[Aim of the task] Report every line below that holds the word "There".
─── Entries shown ───
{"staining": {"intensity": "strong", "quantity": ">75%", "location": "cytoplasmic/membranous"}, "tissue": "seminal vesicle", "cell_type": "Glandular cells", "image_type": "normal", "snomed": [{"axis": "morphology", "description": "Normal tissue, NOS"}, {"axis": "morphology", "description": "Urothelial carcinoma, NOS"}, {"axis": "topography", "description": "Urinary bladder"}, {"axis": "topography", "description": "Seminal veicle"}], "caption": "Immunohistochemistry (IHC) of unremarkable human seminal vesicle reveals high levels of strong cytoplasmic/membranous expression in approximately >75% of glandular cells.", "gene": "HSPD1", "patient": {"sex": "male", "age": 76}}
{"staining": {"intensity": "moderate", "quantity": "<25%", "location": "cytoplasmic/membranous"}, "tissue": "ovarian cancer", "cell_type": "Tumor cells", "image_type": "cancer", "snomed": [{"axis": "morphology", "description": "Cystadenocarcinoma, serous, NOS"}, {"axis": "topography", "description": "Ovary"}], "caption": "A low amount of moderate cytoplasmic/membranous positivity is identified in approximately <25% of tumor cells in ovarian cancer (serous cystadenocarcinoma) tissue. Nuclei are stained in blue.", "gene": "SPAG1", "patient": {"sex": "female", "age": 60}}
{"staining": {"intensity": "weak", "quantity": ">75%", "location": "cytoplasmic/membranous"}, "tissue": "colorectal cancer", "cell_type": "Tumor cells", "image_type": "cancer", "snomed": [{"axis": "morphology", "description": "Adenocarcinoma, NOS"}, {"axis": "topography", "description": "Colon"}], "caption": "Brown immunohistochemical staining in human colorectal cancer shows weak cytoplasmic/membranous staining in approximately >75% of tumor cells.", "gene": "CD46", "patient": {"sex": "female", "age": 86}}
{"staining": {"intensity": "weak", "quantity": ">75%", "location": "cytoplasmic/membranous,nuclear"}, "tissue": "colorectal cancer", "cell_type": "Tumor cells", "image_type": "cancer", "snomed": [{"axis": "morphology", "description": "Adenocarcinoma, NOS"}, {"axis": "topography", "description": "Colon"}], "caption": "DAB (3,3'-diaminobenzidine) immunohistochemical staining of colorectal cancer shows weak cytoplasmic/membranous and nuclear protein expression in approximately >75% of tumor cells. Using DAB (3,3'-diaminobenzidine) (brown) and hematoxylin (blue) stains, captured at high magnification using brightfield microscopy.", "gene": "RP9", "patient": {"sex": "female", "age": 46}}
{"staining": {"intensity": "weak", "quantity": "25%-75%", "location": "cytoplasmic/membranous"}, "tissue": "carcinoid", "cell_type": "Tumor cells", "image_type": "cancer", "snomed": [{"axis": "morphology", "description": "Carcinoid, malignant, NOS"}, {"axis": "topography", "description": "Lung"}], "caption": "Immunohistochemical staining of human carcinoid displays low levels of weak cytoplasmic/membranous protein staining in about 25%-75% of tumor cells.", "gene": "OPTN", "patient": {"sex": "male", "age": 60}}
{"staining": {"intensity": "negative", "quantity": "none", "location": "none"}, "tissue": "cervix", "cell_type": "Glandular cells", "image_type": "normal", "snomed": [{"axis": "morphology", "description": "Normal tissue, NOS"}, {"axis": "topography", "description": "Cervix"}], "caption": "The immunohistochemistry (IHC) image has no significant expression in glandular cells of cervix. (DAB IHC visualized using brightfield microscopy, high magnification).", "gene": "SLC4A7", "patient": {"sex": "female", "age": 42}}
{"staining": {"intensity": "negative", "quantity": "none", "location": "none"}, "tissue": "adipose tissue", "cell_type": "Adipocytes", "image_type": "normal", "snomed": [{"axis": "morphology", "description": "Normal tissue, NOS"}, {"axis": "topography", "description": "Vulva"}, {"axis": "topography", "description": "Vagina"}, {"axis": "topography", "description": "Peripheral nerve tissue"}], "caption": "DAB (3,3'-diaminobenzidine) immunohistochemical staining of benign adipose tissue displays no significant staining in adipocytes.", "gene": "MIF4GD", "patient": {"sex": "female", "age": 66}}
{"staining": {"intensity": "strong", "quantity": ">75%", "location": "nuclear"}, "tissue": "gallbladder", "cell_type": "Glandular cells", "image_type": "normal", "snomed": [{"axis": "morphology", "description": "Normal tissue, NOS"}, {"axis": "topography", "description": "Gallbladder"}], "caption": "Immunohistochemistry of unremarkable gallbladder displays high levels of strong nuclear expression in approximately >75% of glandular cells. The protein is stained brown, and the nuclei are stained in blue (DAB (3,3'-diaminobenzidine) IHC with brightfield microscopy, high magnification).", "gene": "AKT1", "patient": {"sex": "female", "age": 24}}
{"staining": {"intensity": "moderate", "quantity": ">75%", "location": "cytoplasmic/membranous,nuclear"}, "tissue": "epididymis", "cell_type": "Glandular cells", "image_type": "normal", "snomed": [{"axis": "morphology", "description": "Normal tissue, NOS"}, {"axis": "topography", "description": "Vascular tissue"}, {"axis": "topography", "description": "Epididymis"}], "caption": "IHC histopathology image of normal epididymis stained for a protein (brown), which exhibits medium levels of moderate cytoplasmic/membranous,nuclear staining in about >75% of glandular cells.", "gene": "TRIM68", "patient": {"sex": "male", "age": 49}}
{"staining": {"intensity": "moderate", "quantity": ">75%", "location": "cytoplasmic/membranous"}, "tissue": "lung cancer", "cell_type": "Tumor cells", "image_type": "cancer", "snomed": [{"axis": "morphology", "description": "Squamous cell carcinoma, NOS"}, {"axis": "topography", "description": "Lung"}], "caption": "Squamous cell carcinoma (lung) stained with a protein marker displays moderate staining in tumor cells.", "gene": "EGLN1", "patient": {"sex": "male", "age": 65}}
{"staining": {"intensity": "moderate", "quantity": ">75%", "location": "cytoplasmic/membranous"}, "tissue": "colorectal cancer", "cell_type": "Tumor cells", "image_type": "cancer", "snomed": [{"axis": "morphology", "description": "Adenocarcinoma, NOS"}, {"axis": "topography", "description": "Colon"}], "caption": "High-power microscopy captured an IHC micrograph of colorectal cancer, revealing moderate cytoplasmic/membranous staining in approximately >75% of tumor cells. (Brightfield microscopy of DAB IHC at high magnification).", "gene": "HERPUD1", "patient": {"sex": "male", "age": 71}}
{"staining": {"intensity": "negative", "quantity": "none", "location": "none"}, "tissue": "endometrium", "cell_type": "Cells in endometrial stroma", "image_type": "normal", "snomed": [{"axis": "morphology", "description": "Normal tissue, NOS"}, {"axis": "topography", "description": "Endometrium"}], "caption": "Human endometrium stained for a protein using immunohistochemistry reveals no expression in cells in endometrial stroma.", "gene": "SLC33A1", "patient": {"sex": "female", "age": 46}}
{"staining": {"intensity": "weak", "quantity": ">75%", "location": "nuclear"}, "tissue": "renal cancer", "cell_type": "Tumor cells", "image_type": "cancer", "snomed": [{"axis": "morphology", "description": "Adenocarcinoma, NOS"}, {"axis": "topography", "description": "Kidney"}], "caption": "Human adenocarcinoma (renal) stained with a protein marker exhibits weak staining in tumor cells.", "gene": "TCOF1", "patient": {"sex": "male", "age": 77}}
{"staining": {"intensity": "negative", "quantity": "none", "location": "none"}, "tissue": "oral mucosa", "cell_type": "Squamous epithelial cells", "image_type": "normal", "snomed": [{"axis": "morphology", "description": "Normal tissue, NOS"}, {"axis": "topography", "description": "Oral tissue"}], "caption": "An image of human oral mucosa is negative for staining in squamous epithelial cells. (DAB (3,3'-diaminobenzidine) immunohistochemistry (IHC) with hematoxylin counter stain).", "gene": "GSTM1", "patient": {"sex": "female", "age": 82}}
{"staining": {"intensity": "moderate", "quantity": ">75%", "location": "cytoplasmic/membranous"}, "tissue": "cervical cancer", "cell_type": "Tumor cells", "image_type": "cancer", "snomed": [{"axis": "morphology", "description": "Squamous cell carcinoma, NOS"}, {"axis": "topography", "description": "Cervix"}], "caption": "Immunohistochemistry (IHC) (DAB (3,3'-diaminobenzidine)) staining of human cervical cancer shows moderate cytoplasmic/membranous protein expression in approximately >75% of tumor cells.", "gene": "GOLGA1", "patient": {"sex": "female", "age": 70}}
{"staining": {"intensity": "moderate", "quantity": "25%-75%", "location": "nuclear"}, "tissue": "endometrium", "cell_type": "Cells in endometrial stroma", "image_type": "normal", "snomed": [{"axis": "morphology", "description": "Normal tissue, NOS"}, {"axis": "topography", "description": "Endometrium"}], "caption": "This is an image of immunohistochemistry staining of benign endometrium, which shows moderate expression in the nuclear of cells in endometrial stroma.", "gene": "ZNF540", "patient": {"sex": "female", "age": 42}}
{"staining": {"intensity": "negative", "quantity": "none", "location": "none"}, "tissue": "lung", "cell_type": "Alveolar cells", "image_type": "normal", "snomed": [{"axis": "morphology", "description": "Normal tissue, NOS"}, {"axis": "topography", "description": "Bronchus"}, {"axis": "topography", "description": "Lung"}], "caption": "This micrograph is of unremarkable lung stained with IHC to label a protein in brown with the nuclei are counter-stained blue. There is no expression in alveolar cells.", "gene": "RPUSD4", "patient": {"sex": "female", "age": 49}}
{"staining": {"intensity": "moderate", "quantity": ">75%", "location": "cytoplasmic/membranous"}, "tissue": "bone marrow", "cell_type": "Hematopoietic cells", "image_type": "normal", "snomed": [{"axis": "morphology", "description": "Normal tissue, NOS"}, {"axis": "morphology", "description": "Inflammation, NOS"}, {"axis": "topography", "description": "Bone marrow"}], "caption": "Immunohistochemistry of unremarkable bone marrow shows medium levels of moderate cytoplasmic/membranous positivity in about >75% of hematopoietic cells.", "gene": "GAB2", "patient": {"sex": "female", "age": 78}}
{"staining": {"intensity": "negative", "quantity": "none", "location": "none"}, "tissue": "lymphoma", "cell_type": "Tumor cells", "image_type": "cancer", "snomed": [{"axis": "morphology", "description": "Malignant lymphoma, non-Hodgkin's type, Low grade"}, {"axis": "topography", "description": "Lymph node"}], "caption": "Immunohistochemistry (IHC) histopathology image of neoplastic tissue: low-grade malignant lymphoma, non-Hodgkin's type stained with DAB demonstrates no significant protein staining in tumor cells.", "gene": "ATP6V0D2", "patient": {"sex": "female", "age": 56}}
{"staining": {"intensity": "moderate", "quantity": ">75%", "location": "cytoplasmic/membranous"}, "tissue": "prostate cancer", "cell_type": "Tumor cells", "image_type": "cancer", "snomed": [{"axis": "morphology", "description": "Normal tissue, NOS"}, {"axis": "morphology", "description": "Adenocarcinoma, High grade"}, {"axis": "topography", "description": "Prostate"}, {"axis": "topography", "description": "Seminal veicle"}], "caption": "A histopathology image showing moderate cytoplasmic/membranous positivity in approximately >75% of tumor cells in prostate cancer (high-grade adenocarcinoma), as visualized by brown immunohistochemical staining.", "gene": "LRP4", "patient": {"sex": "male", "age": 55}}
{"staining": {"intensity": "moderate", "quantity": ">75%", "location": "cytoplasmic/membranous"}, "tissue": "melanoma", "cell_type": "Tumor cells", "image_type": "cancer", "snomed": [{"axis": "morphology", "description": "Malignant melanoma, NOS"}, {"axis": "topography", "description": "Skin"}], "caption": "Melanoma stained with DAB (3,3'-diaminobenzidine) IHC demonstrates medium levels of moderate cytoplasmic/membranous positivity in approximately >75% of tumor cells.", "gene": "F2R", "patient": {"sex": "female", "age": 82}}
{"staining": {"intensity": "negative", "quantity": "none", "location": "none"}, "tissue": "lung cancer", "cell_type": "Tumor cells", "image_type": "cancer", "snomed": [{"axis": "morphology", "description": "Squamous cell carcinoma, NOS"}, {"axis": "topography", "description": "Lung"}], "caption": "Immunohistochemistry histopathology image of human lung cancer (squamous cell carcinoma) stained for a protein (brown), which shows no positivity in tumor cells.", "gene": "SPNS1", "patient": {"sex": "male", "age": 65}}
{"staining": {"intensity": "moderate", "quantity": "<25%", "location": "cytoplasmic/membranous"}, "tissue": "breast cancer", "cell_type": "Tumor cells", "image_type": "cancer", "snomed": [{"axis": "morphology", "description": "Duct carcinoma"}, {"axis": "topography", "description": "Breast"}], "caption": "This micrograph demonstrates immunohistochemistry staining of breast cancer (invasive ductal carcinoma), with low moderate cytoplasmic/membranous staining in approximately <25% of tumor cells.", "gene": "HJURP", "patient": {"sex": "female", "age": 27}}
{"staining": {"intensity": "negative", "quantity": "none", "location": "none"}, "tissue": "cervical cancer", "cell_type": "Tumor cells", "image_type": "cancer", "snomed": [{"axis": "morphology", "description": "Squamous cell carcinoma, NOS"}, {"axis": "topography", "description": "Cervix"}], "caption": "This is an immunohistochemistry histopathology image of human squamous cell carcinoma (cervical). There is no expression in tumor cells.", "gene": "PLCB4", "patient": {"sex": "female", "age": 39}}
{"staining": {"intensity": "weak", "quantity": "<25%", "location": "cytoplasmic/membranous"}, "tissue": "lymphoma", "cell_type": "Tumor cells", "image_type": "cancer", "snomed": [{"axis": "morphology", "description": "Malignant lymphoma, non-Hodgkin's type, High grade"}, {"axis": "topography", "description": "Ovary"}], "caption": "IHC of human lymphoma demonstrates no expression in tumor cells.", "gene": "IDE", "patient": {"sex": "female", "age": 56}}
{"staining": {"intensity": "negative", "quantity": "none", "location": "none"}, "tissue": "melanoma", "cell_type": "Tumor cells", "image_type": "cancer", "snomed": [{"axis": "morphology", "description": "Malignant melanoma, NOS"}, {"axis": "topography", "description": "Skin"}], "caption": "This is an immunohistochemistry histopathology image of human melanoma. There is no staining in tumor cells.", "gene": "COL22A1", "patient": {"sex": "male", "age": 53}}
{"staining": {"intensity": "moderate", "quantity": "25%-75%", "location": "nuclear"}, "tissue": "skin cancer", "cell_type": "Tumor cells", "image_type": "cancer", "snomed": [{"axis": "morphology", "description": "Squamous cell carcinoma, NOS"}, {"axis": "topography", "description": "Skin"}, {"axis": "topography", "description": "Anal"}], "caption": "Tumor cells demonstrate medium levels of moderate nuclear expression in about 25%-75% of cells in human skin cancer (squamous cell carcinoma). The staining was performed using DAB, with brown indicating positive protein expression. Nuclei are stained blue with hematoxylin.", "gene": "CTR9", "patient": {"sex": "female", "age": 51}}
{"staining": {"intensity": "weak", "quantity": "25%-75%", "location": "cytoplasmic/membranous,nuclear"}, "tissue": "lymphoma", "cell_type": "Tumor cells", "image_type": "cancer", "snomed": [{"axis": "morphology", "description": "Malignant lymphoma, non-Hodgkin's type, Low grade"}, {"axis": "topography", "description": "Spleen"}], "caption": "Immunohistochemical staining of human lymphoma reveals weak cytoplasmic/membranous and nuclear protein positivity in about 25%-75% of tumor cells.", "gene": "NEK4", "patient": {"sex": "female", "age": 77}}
───
[Exercise solution]
{"staining": {"intensity": "negative", "quantity": "none", "location": "none"}, "tissue": "lung", "cell_type": "Alveolar cells", "image_type": "normal", "snomed": [{"axis": "morphology", "description": "Normal tissue, NOS"}, {"axis": "topography", "description": "Bronchus"}, {"axis": "topography", "description": "Lung"}], "caption": "This micrograph is of unremarkable lung stained with IHC to label a protein in brown with the nuclei are counter-stained blue. There is no expression in alveolar cells.", "gene": "RPUSD4", "patient": {"sex": "female", "age": 49}}
{"staining": {"intensity": "negative", "quantity": "none", "location": "none"}, "tissue": "cervical cancer", "cell_type": "Tumor cells", "image_type": "cancer", "snomed": [{"axis": "morphology", "description": "Squamous cell carcinoma, NOS"}, {"axis": "topography", "description": "Cervix"}], "caption": "This is an immunohistochemistry histopathology image of human squamous cell carcinoma (cervical). There is no expression in tumor cells.", "gene": "PLCB4", "patient": {"sex": "female", "age": 39}}
{"staining": {"intensity": "negative", "quantity": "none", "location": "none"}, "tissue": "melanoma", "cell_type": "Tumor cells", "image_type": "cancer", "snomed": [{"axis": "morphology", "description": "Malignant melanoma, NOS"}, {"axis": "topography", "description": "Skin"}], "caption": "This is an immunohistochemistry histopathology image of human melanoma. There is no staining in tumor cells.", "gene": "COL22A1", "patient": {"sex": "male", "age": 53}}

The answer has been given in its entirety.